## [WHAT IS EXPECTED]
Go through the text of all the material below and replace every "2-2-2010" with "2010-02-02", leaving everything else unchanged. Leave the pictures out of your answer.

## [THE DATA]
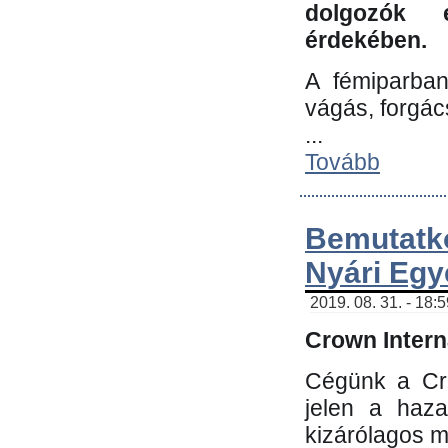
dolgozók 
érdekében.
A fémiparba
vágás, forgác
...
Tovább
Bemutatk
Nyári Egy
2019. 08. 31. - 18:
Crown Interna
Cégünk a Cro
jelen a haz
kizárólagos m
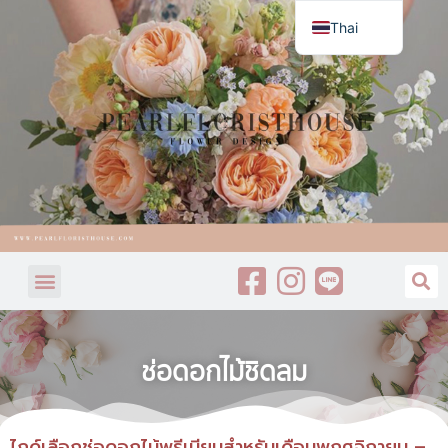
Thai
English
ช่อดอกไม้ชิดลม
ไกด์เลือกช่อดอกไม้พรีเมียมสำหรับเดือนพฤศจิกายน –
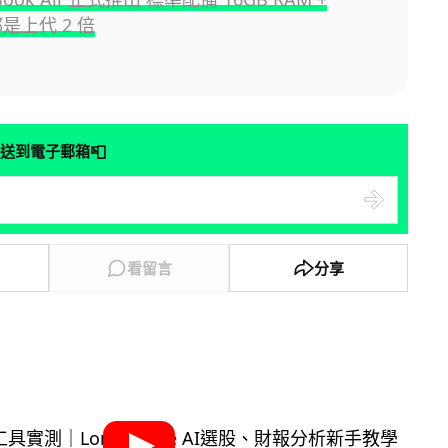
都是上代 2 倍
📮
送到電子郵箱
看留言
分享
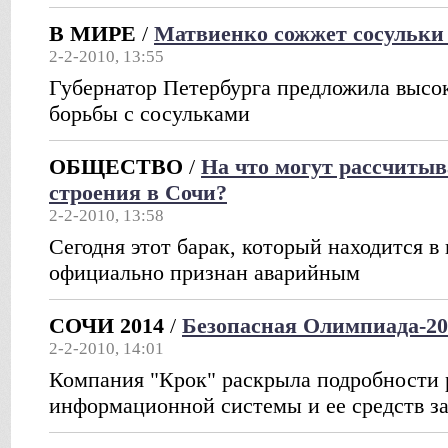
В МИРЕ
/
Матвиенко сожжет сосульки 
2-2-2010, 13:55
Губернатор Петербурга предложила высо
борьбы с сосульками
ОБЩЕСТВО
/
На что могут рассчитыв
строения в Сочи?
2-2-2010, 13:58
Сегодня этот барак, который находится в 
официально признан аварийным
СОЧИ 2014
/
Безопасная Олимпиада-20
2-2-2010, 14:01
Компания "Крок" раскрыла подробности 
информационной системы и ее средств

## [RESPONSE FOR THIS EXERCISE]
dolgozók 
érdekében.
A fémiparba
vágás, forgác
...
Tovább
Bemutatk
Nyári Egy
2019. 08. 31. - 18:
Crown Interna
Cégünk a Cro
jelen a haz
kizárólagos m
Thai
English
ช่อดอกไม้ชิดลม
ไกด์เลือกช่อดอกไม้พรีเมียมสำหรับเดือนพฤศจิกายน –
都是上代 2 倍
📮
送到電子郵箱
看留言
分享
В МИРЕ
/
Матвиенко сожжет сосульки 
2010-02-02, 13:55
Губернатор Петербурга предложила высо
борьбы с сосульками
ОБЩЕСТВО
/
На что могут рассчитыв
строения в Сочи?
2010-02-02, 13:58
Сегодня этот барак, который находится в 
официально признан аварийным
СОЧИ 2014
/
Безопасная Олимпиада-20
2010-02-02, 14:01
Компания "Крок" раскрыла подробности 
информационной системы и ее средств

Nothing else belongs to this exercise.